Go over the entries below line by line, copying each one that contains the word "إبراهيم".

--------

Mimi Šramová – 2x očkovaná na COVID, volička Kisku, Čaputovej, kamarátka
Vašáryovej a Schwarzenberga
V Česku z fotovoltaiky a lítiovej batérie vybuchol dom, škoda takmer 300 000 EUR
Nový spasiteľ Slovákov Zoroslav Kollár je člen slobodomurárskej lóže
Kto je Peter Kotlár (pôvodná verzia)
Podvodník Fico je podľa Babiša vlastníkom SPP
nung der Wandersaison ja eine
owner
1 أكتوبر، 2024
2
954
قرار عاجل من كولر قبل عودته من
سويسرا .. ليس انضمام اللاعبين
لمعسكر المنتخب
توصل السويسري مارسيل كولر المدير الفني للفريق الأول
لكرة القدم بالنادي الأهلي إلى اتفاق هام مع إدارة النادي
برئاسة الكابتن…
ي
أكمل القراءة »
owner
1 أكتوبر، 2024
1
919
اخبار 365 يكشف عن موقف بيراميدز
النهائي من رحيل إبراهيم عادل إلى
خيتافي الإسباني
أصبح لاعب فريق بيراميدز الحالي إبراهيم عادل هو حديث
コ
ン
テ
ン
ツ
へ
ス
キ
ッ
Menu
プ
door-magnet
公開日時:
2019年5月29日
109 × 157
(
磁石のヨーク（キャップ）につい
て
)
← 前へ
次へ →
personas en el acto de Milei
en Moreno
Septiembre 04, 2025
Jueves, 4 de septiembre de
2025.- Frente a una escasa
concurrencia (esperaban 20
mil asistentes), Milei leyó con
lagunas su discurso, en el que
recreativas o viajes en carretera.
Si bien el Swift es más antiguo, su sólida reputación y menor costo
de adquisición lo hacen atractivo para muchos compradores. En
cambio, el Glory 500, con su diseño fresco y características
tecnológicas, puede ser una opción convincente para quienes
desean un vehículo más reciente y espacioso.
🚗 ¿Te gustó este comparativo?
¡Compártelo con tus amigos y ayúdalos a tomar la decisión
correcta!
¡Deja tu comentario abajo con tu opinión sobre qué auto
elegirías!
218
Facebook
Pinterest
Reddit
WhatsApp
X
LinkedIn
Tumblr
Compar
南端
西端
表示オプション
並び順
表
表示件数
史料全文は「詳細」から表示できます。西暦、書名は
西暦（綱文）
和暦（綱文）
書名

--------

- [Completed task]:
النهائي من رحيل إبراهيم عادل إلى
أصبح لاعب فريق بيراميدز الحالي إبراهيم عادل هو حديث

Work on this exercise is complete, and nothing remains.